Showing posts with label Study Of Self. Show all posts
Showing posts with label Study Of Self. Show all posts

Yogic Philosophy - The Transcendence Of The Ego




The Desire for Transcendence.





" . . . the aim of science is to become philosophy, the aim of philosophy is to become religion, the aim of religion is to seek God, and thus the aim of Humanity is to become Divine." 


- Sri Ananda Acharya,  Brahmadarfonam, p. 65.





Reaching Beyond the Ego Personality. 




1 . The impulse toward transcendence is innate and universal. 



2 . This impulse has urged seekers to contemplate the Reality beyond the phenomenal world. 


  • The following three characteristics of this ultimate Reality are almost universally recognized:

 • It is an undivided Whole, singular and complete. 

• It is of a higher degree of reality than our ordinary perception of the physical realm. 

• It is the highest good (nihshreyasa) to be realized. 



3 . Realization of the Absolute is the forte of lndia's great spiritual traditions. 


  • In the quest for ultimate freedom, India's sages and pundits have explored the scope of human experience and articulated profound and diverse answers. 
  • Thus, the spiritual heritage of lndia provides us with vast psychological and spiritual models of existence. 

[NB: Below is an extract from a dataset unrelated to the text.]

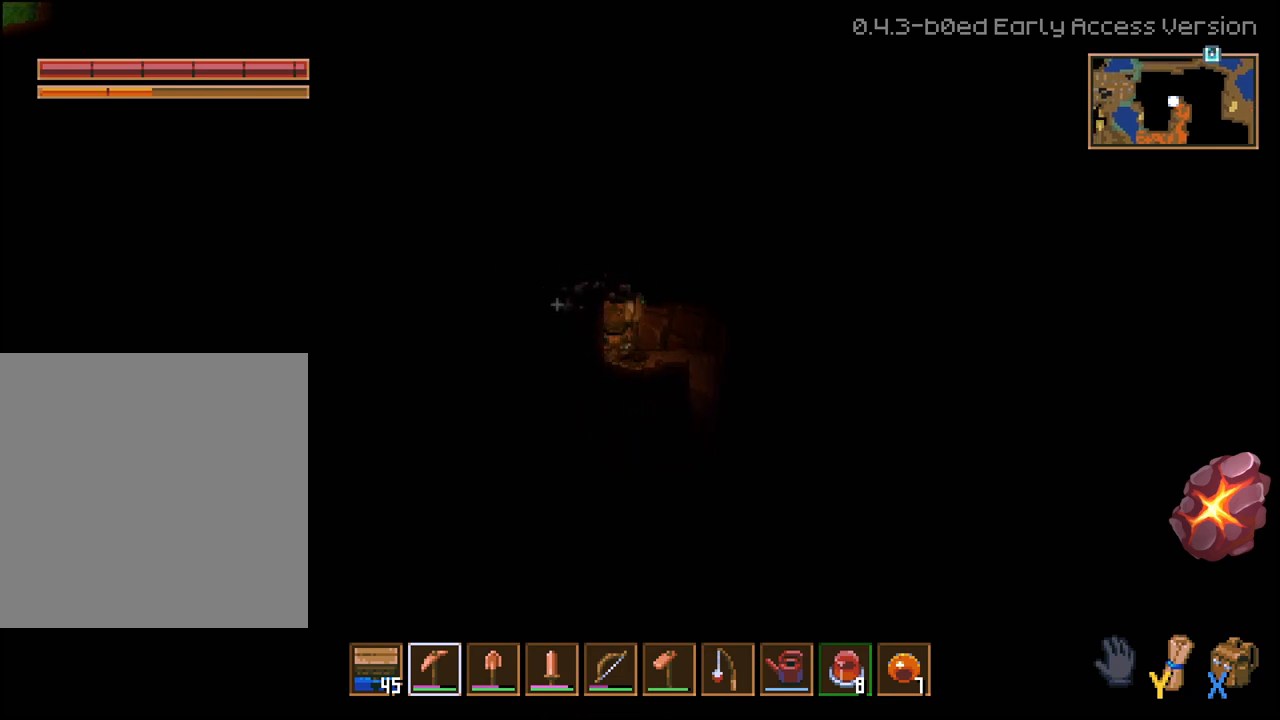
{"buttons": ["R2"], "left_stick": "up", "right_stick": "center", "events": []}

4 . Yoga, in the broad sense of the term, denotes all of the practices and theories of lndia's spirituality. 


  • The purpose of Yoga is to bring about freedom from suffering, or spiritual liberation (moksha). 



5. We are essentially free. 


  • We realize this when we transcend our limited notion of self or ego (ahamkara ). 



6 . Not only do we as individuals have the potential for realizing our innate freedom, the cosmos itself appears to have a tendency to move toward the Real.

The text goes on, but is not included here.